◆ WHAT THE TASK REQUIRES
For each line of the data below that holds "thing", copy the line.
----
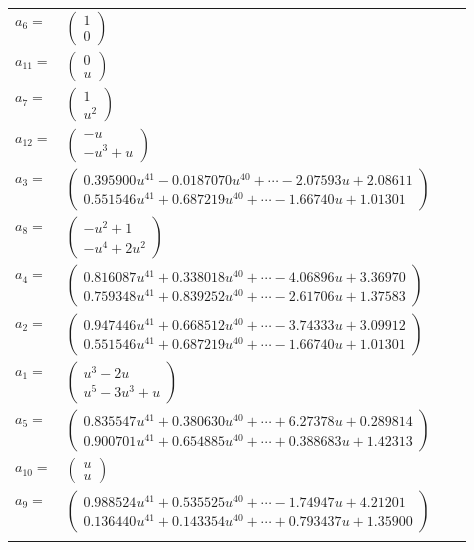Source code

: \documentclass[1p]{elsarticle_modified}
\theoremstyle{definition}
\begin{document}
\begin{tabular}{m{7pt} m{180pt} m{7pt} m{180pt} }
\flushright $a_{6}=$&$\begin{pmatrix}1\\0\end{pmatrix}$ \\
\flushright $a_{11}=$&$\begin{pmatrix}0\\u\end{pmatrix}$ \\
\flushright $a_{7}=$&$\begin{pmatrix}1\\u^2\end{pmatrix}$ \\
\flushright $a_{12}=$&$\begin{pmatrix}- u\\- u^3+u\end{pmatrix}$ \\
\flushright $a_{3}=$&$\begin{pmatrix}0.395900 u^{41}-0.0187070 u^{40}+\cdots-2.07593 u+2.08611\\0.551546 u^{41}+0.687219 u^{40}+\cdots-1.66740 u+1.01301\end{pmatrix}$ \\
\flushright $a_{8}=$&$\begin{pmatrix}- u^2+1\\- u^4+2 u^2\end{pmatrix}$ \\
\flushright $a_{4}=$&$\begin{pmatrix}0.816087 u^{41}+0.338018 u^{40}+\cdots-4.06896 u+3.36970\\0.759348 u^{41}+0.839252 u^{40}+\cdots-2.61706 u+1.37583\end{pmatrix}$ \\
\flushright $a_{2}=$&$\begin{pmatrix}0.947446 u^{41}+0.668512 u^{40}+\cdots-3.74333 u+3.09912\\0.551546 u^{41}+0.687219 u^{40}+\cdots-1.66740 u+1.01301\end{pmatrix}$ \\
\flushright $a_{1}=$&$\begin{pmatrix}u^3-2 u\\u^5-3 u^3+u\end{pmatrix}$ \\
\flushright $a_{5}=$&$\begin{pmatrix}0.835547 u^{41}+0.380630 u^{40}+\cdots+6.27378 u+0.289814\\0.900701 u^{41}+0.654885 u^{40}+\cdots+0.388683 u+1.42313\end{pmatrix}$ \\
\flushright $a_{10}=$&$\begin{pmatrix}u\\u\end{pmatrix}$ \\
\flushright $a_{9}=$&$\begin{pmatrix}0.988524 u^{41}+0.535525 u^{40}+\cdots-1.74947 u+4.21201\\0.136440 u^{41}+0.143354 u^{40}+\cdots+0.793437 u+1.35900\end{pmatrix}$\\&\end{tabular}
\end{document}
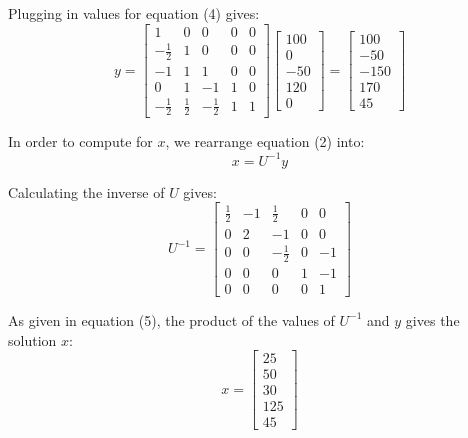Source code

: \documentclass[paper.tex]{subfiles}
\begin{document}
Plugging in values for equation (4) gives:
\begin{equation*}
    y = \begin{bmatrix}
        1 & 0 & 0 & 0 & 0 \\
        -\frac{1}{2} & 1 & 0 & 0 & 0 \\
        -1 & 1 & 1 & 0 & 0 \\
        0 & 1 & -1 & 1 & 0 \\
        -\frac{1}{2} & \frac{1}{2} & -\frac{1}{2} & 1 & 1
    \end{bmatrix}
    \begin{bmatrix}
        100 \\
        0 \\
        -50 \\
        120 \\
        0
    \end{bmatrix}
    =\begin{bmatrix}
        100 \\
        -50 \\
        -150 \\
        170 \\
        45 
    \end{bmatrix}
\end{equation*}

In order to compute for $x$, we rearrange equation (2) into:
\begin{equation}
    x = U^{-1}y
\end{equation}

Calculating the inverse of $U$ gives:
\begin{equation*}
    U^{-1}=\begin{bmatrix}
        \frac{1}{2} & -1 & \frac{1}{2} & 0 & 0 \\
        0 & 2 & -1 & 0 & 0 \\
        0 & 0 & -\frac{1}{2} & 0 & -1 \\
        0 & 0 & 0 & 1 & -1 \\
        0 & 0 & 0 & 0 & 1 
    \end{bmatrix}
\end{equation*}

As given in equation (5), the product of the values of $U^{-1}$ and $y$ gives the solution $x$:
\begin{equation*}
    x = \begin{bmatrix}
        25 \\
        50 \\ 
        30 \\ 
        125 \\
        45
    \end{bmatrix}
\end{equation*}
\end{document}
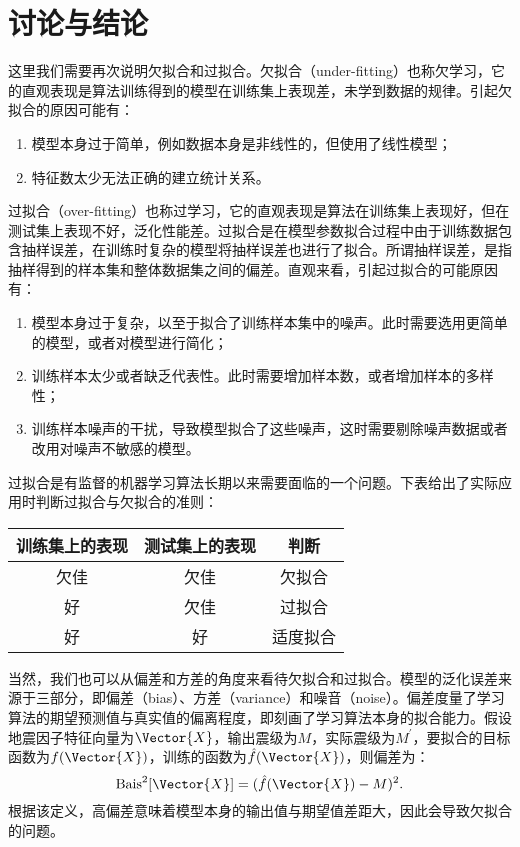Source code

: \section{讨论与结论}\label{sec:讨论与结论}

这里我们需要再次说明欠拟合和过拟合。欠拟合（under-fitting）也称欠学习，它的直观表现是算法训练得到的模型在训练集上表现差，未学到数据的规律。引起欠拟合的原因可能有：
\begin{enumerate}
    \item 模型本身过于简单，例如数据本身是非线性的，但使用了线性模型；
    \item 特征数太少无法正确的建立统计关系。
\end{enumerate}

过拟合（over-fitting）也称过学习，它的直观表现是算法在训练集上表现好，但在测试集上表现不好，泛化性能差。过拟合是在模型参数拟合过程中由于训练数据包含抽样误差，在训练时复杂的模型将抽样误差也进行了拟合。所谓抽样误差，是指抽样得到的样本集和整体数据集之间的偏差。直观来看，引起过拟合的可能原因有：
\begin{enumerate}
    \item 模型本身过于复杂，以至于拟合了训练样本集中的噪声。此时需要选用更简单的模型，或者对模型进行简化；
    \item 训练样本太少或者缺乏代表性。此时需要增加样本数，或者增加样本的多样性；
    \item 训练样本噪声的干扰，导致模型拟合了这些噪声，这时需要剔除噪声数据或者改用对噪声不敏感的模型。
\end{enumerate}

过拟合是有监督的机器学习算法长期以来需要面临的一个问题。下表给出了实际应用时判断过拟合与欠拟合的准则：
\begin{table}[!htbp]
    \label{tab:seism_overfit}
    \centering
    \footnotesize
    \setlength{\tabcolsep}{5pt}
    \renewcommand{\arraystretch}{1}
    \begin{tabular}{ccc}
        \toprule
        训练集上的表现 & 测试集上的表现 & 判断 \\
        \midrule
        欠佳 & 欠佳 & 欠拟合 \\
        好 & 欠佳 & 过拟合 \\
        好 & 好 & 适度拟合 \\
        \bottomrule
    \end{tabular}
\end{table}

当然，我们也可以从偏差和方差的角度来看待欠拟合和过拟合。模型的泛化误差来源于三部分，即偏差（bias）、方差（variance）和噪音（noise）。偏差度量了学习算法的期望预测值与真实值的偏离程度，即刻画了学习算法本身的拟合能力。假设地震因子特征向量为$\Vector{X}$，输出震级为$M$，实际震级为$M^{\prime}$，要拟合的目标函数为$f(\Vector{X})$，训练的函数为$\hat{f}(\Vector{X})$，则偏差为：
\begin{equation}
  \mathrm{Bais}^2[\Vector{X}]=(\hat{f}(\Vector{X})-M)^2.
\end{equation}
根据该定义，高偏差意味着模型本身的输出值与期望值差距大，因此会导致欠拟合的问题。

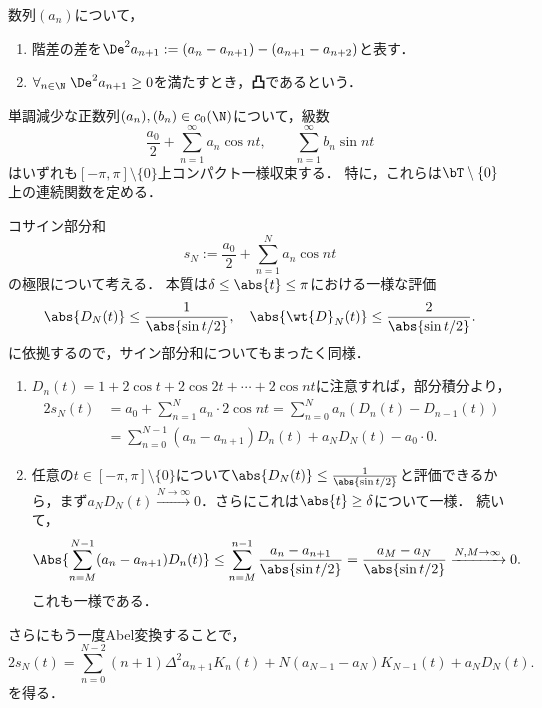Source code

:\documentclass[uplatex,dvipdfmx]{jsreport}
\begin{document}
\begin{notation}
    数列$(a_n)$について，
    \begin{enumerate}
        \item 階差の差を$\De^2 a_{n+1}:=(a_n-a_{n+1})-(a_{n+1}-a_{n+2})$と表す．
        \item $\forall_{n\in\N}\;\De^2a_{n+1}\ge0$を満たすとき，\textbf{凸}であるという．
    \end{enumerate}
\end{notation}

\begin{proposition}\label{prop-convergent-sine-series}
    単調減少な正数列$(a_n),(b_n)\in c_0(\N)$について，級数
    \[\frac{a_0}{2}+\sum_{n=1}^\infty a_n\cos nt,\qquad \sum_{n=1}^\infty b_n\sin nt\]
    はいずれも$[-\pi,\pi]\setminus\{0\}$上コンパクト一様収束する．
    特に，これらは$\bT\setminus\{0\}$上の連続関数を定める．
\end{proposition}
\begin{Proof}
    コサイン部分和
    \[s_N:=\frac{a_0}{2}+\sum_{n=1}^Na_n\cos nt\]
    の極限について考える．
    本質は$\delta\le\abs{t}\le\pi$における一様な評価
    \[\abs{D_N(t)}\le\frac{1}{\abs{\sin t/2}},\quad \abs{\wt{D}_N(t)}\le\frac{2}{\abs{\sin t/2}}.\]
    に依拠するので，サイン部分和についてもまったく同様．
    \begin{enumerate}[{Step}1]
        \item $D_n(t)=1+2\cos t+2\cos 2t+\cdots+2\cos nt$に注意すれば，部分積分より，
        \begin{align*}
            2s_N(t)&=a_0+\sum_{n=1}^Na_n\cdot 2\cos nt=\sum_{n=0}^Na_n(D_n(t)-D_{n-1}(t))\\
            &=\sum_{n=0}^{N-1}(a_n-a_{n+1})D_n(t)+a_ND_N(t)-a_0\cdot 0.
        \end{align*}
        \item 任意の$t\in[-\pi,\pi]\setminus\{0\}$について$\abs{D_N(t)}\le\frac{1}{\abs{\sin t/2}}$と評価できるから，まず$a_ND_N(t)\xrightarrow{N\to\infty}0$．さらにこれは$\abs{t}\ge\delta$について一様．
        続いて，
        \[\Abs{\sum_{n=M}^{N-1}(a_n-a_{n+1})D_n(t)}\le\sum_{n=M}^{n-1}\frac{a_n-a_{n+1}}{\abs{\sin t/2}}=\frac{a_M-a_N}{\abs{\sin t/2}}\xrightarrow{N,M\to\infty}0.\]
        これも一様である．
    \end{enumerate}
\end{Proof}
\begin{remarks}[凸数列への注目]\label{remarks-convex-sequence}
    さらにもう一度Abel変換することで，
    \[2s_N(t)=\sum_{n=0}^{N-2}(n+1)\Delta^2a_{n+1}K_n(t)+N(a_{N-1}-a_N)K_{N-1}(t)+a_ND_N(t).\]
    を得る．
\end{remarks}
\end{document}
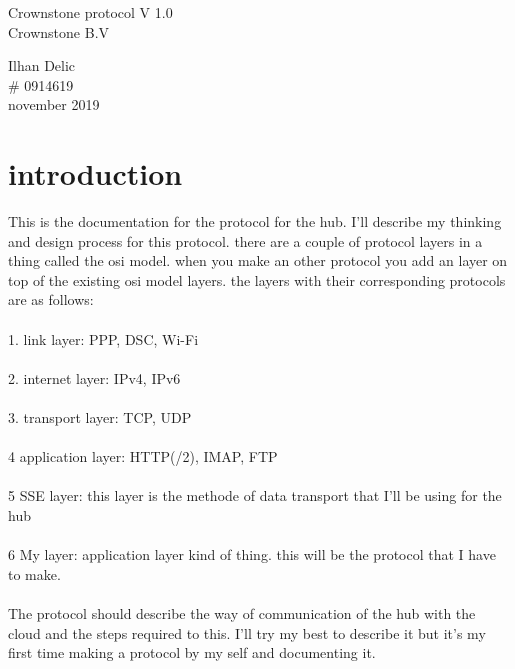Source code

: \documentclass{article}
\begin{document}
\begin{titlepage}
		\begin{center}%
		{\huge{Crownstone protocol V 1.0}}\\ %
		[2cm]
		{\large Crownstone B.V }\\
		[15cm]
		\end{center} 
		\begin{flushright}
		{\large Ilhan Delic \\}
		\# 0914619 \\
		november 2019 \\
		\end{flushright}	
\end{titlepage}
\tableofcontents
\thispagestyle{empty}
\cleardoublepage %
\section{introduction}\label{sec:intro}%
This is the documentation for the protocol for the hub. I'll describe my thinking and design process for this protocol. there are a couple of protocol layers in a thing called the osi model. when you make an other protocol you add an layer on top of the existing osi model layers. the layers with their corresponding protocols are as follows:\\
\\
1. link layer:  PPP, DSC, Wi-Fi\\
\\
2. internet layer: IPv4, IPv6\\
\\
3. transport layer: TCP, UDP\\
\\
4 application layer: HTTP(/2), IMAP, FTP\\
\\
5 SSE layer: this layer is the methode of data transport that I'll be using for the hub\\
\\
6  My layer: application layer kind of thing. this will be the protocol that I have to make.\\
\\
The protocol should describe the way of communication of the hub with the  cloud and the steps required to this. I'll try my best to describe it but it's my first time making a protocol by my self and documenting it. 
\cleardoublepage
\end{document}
----
◆ EXERCISE RESPONSE
This is the documentation for the protocol for the hub. I'll describe my thinking and design process for this protocol. there are a couple of protocol layers in a thing called the osi model. when you make an other protocol you add an layer on top of the existing osi model layers. the layers with their corresponding protocols are as follows:\\
6  My layer: application layer kind of thing. this will be the protocol that I have to make.\\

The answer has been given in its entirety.